Chatting awkwardly in English in the cafe, Eun-hee asks Ryohei what he does for a living to which he jokingly replies that he “lies”. His job is, in essence, to make things up – he’s a novelist, albeit one with only a single book to his name. Eun-hee laughs and says she’s same, only she’s an actress, and like Ryohei she is not yet famous or even particularly successful. In fact, Eun-hee has been giving the performance of her life off stage where lying has become something of a bad habit. Though she had told Hyun-oh about her relationship with Woon-chul, even explaining that he was a married man, it appears that perhaps she hadn’t been sharing the whole truth with either man. Needless to say, her taste in men has not served her well and the choice between the petty and self obsessed Hyun-oh and the possessive, persistent and obsessive Woon-chul may not be worth making.

If Eun-hee’s romantic difficulties undermine her sense of self confidence, Ryohei gets a professional dressing down from a bilingual journalist (Choi Yu-hwa) who claims to be a fan of his work but has serious questions about his approach to character. Why, she asks him, does he create such violent and sadistic scenarios and then allow his characters to suffer within them. If the writer is god, does he not owe it to his creations to show a little benevolence? Ryohei is a put out to receive such an underhanded criticism during an interview, especially as he doesn’t consider himself to be a cruel person, but now realises that perhaps his world view is a little bleaker than he’d previously thought.

Both having experienced one of those days which throw everything else into stark relief, the pair run into each other again at twilight in the picturesque Namsan Park.

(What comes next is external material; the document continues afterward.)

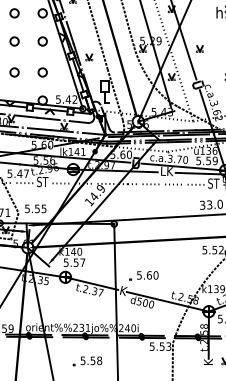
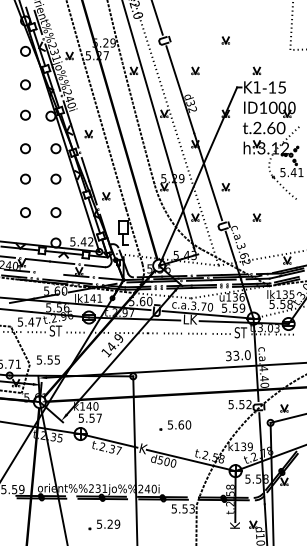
line: (39, 128) -> (52, 273), removed
part: (144, 275) -> (175, 425), moved
text: (95, 360) -> (113, 523), 5.58 -> 5.29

Eun-hee revisits the opening monologue from her play, now managing to breathe life into the lines informed by her recent experiences, before reuniting with Ryohei and making another surprising suggestion – that they set off on a long walk along the park trail which she has never managed to complete. The opening narration from Ryohei told us that he’d been dreaming a lot of his home town and had, unusually, come up with a story idea whilst travelling. Smarting from the criticisms of the journalist and realising many of the characters he’s denied a happy ending to are slightly lost, essentially nice women just like Eun-hee, Ryohei decides that it’s time to make an exception. He imagines the same place he is right now, only it’s snowing and a woman is looking nervously back along the path. This time there is no need to worry, he doesn’t know all the details yet, but this woman is definitely going to be happy, at least someday.

Featuring a light jazz score and indie-style straightforward direction, Worst Woman recalls both the distant irony of Hong Sang-soo and other recent cross-cultural romances such as A Midsummer’s Fantasia (which also starred leading man Ryo Iwase) and Hong’s own Hill of Freedom. A tale of city serendipity, the film makes use of constant reoccurring motifs from coffee shops and national parks to professional insecurity and confused relationships but even if Eun-hee has been playing the role of herself with both of the men in her life, her connection with Ryohei seems to have a more authentic quality. Light yet poignant and filled with sophisticated comic touches, Worst Woman is a delightful late summer romance which ends on a refreshingly upbeat, open ended, note careful to leave the door open for these two frustrated artists to make the best of their worst day.


Reviewed at the 2016 London East Asia Film Festival.